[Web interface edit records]
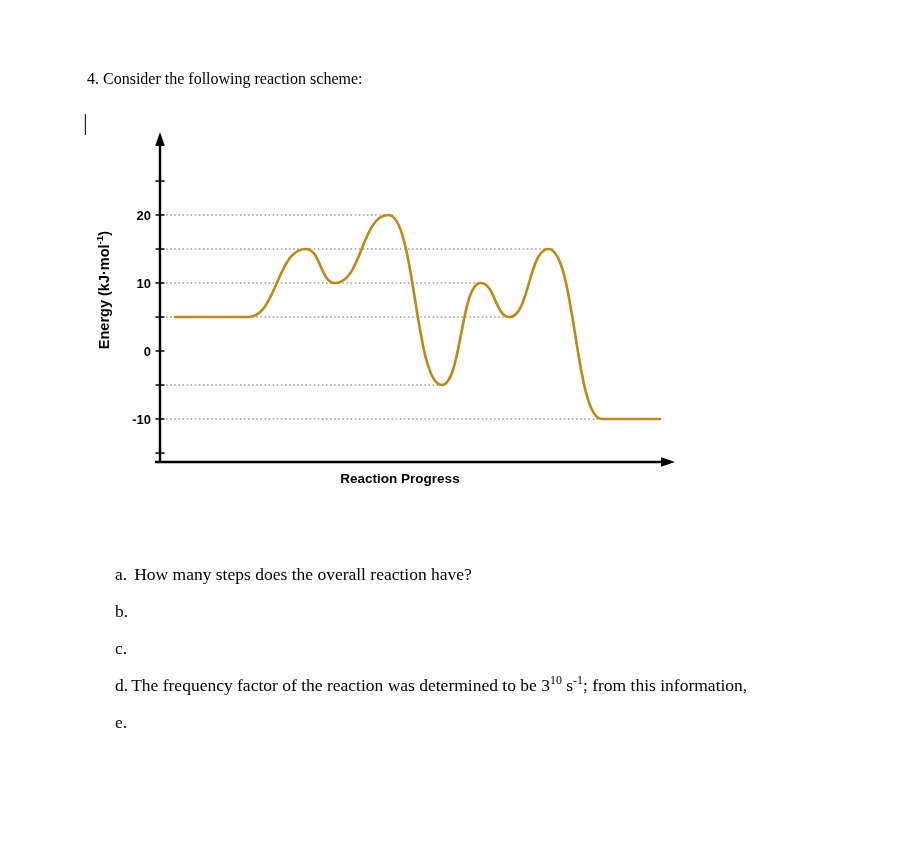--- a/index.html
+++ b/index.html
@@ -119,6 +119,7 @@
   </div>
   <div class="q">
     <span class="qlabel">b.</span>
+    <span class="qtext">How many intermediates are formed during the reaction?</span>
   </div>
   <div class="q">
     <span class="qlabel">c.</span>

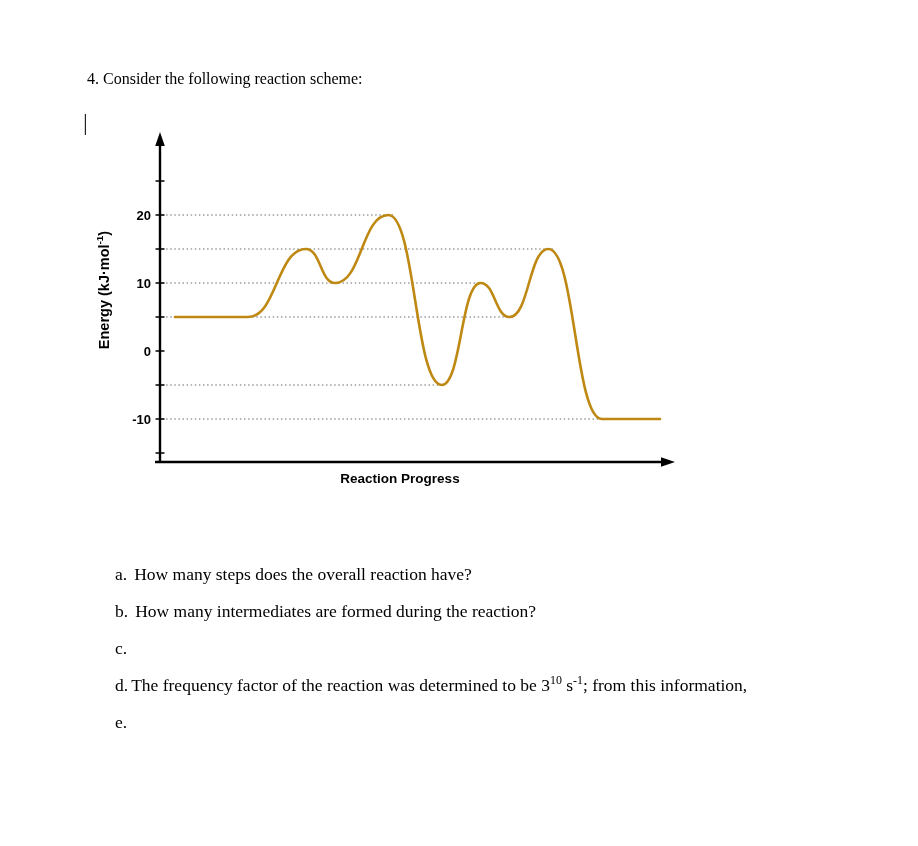--- a/index.html
+++ b/index.html
@@ -126,7 +126,7 @@
   </div>
   <div class="q">
     <span class="qlabel qlabel-tight">d.</span>
-    <span class="qtext"><span>The frequency factor of the reaction was determined to be 3</span><sup>10</sup><span> s</span><sup>-1</sup><span>; from this information,</span><br></span>
+    <span class="qtext"><span>The frequency factor of the reaction was determined to be 3</span><sup>10</sup><span> s</span><sup>-1</sup><span>; from steps information,</span><br></span>
   </div>
   <div class="q">
     <span class="qlabel">e.</span>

Exercise details —
Repeat the entries exactly. Any picture is to be left out.

Exercise result —
--- a/index.html
+++ b/index.html
@@ -119,6 +119,7 @@
   </div>
   <div class="q">
     <span class="qlabel">b.</span>
+    <span class="qtext">How many intermediates are formed during the reaction?</span>
   </div>
   <div class="q">
     <span class="qlabel">c.</span>

--- a/index.html
+++ b/index.html
@@ -126,7 +126,7 @@
   </div>
   <div class="q">
     <span class="qlabel qlabel-tight">d.</span>
-    <span class="qtext"><span>The frequency factor of the reaction was determined to be 3</span><sup>10</sup><span> s</span><sup>-1</sup><span>; from this information,</span><br></span>
+    <span class="qtext"><span>The frequency factor of the reaction was determined to be 3</span><sup>10</sup><span> s</span><sup>-1</sup><span>; from steps information,</span><br></span>
   </div>
   <div class="q">
     <span class="qlabel">e.</span>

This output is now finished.